Mr Muse had flown out from California to speak to pilots and other aviation professionals about their fears over the helicopters.
His trip follows a series of reports that found faults with the Robinson, and it remains on a safety watchlist at the Transport Accident Investigation Commission.
In total, 18 people have been killed in what are called mast-bumping accidents involving the Robinson R22, R44 and R66 helicopters in New Zealand since 1991, prompting several government agencies such as the Department of Conservation to stop using them. The machines make up about a third of the country's helicopter fleet.
Mr Muse told the conference he cared deeply about preventing loss of life in helicopter crashes.
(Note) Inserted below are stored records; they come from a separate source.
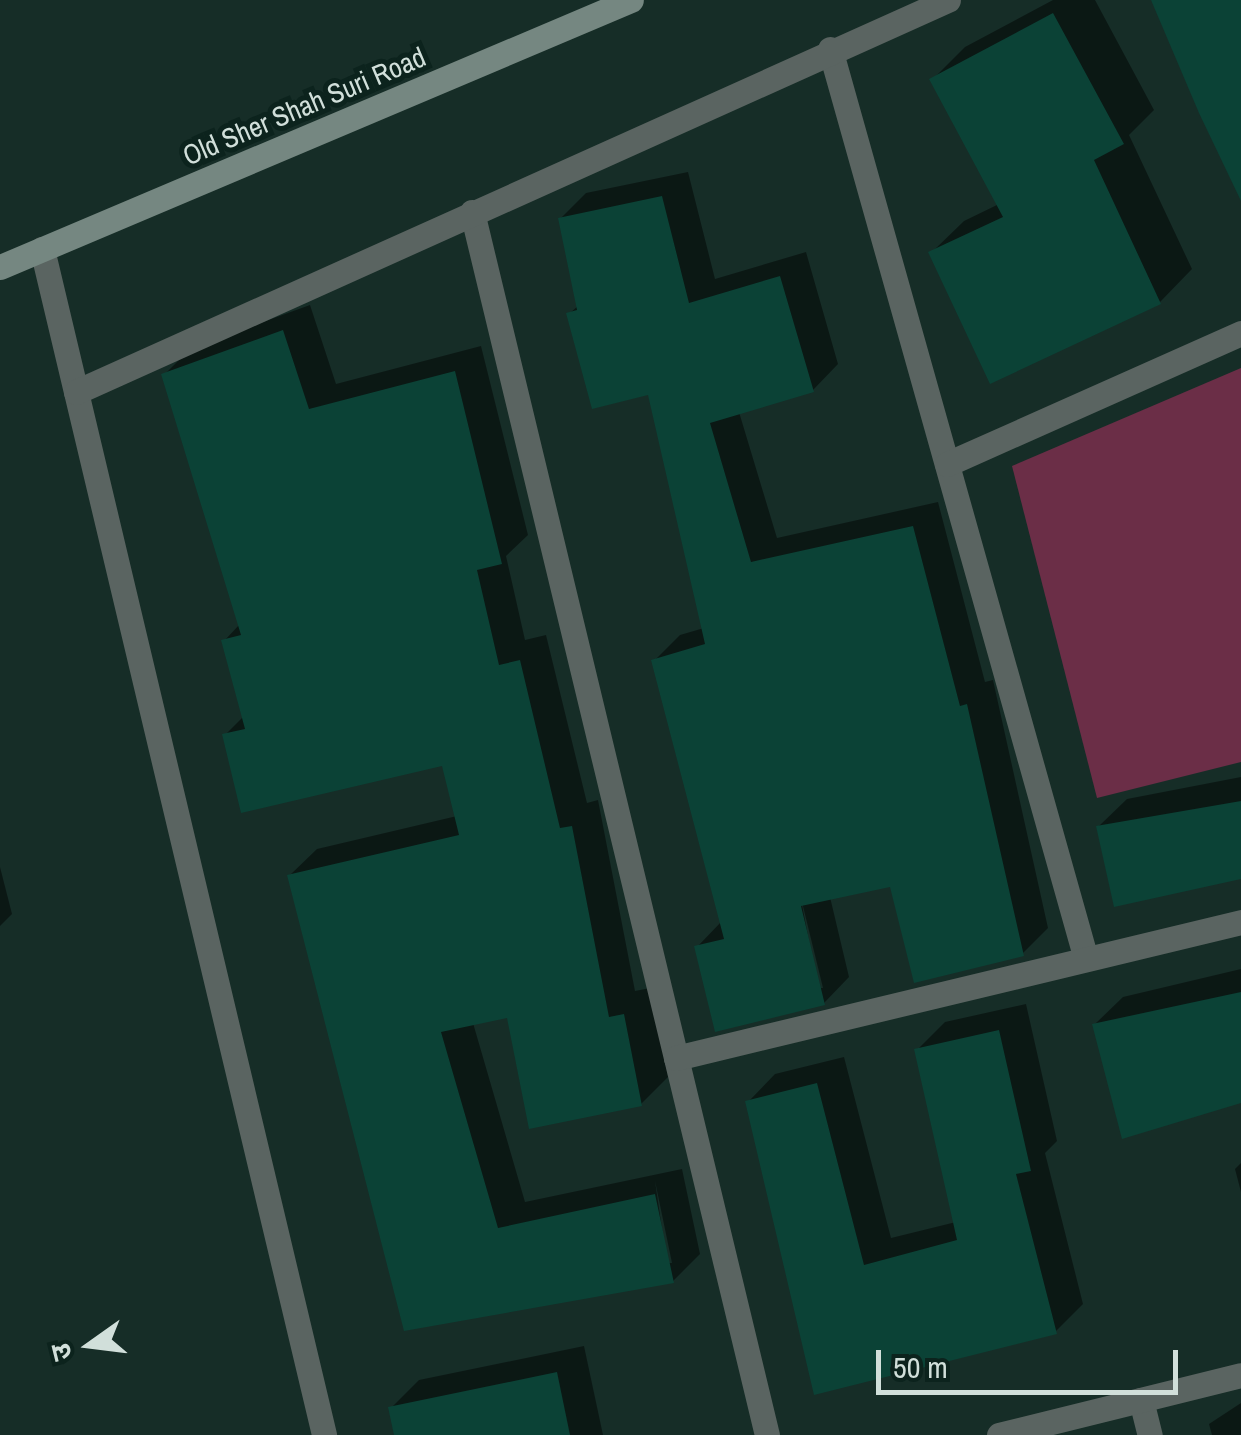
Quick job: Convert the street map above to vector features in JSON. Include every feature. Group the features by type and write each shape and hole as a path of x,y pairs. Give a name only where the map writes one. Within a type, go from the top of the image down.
{"street":[{"name":"Old Sher Shah Suri Road","path":"0,266 631,0"},
{"path":"76,392 830,49 948,0"},
{"path":"830,49 1086,959"},
{"path":"472,212 767,1435"},
{"path":"42,250 324,1435"},
{"path":"947,464 1241,333"},
{"path":"676,1058 1241,922"},
{"path":"999,1435 1241,1375"},
{"path":"1141,1400 1150,1435"}],"shaded area":[{"path":"1241,368 1241,762 1097,798 1012,466"}],"building":[{"path":"1151,0 1241,0 1241,201 1199,113"},
{"path":"1053,13 1124,144 1094,160 1161,304 990,384 928,252 1003,217 929,79"},
{"path":"662,196 689,303 780,276 814,392 710,423 751,562 913,526 960,706 967,704 1024,956 914,983 890,887 801,906 825,1005 715,1032 694,946 724,939 651,660 705,644 648,395 592,409 566,313 577,310 558,218"},
{"path":"283,330 309,409 455,371 502,564 477,570 499,665 520,660 560,828 572,826 609,1017 624,1014 642,1106 529,1129 507,1018 441,1032 498,1228 655,1194 674,1283 404,1331 287,875 459,835 442,766 241,813 222,734 245,729 221,640 241,635 161,374"},
{"path":"1241,801 1241,879 1114,907 1096,826"},
{"path":"1241,992 1241,1103 1122,1139 1092,1024"},
{"path":"999,1030 1031,1171 1016,1174 1057,1334 814,1395 745,1101 817,1083 864,1265 957,1240 914,1049"},
{"path":"557,1372 570,1435 394,1435 388,1407"}]}
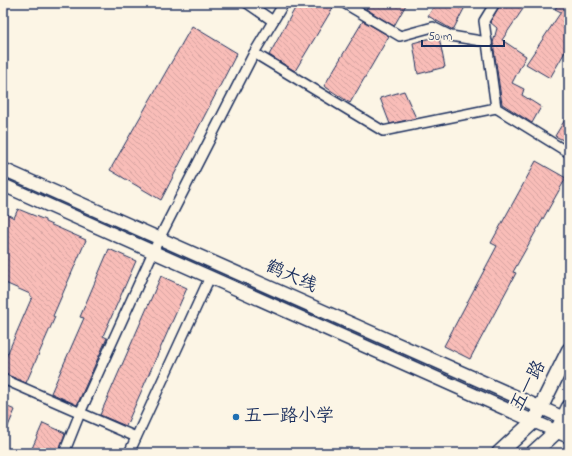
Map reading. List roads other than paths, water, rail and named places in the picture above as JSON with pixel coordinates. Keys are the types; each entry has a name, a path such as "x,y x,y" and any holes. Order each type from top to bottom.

It was horrible and tragic, he said; it was like losing a member of the family.
However, he said the helicopters were safer than those of some other brands and insisted New Zealand had to face up to pilot behaviour as the elephant in the room.
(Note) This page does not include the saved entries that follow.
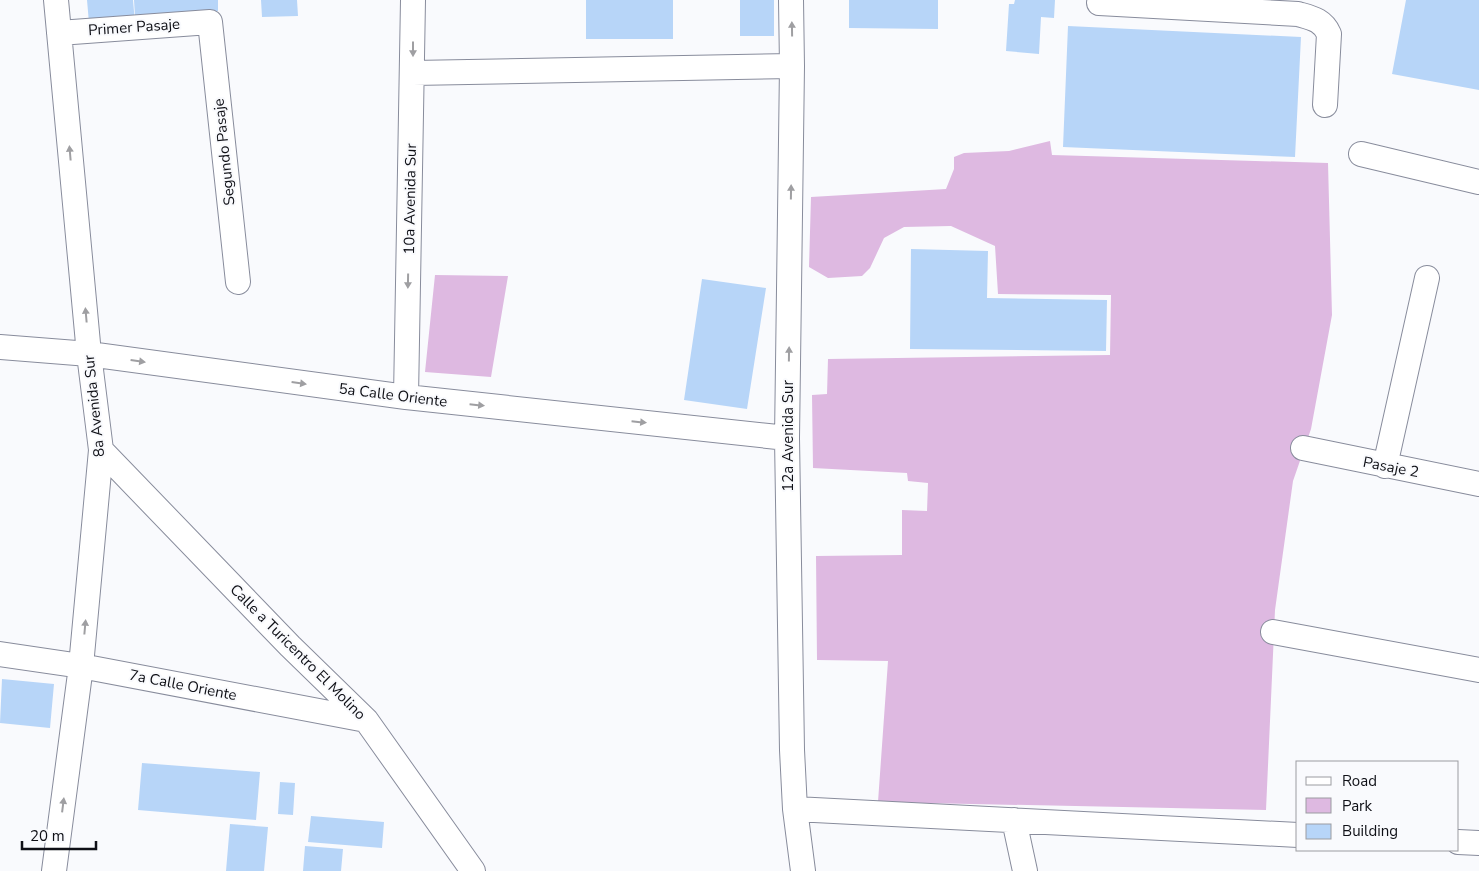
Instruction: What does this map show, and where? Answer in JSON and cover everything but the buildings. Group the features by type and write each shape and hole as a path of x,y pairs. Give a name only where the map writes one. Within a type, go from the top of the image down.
{"street":[{"name":"8a Avenida Sur","path":"54,871 81,666 102,450 90,354 56,0"},
{"name":"10a Avenida Sur","path":"406,397 413,0"},
{"name":"12a Avenida Sur","path":"791,0 788,438 795,809 803,871"},
{"path":"1099,2 1237,5 1298,14 1316,19 1325,25 1329,34 1325,105"},
{"name":"Primer Pasaje","path":"59,33 210,22"},
{"name":"Segundo Pasaje","path":"210,22 238,282"},
{"path":"413,73 792,66"},
{"path":"1360,154 1479,182"},
{"path":"1385,466 1428,278"},
{"name":"5a Calle Oriente","path":"0,347 90,354 406,397 788,438"},
{"name":"Pasaje 2","path":"1303,448 1479,484"},
{"name":"Calle a Turicentro El Molino","path":"102,450 290,646 366,720 473,871"},
{"path":"1273,632 1479,670"},
{"name":"7a Calle Oriente","path":"0,654 81,666 366,720"},
{"path":"795,809 1296,835"},
{"path":"1014,820 1025,871"},
{"path":"1459,842 1479,844"}],"green space":[{"path":"1050,141 1052,155 1328,163 1332,315 1311,429 1293,481 1275,610 1266,810 878,802 888,661 817,660 816,556 902,555 902,510 927,511 928,483 908,481 907,473 813,468 812,395 827,394 828,359 1110,355 1111,295 998,294 995,246 951,226 904,227 884,238 870,268 862,276 828,278 809,267 811,197 946,189 954,169 954,157 964,153 1009,151"},
{"path":"435,275 508,276 491,377 425,372"}]}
"Because of the practice of flying this machine outside its design limitation, New Zealand pilots became desensitised to the hazard of low-g pushover manoeuvres - that is our belief," he said.
Mr Muse showed a video of this kind of behaviour, in which a pilot deliberately caused his craft to swoop about the sky, reducing the helicopter's g-force to a dangerous level.
Not all accidents were caused by this sort of reckless behaviour, he said. Some were caused by inexperience, and others had unknown causes.
Louisa Patterson's son, James, was killed in a Robinson R44 crash near Queenstown in 2015 along with his friend, Steve Combe. She rejected Mr Muse's defence.
Since that crash there had been 118 similar accidents around the world, leading to 65 fatalities, 44 of which were due to unexplained in-flight break-ups, she said.
"And that is not New Zealand, that is America, Russia, the Czech Republic, Poland, Canada, New Zealand, South Africa, so this is not a New Zealand problem."
Mr Muse responded by saying 44 fatalities was a tiny fraction of the 35 million flying hours that pilots flying the helicopters had built up.
The meeting then became very heated and media were asked to leave.
Outside the meeting, Aviation New Zealand chief executive John Nicholson said the debate was important.
He said the stand-off over the machines' safety was dragging on - some people liked them, others did not - and was causing the people who owned Robinsons and those who serviced them serious financial difficulties.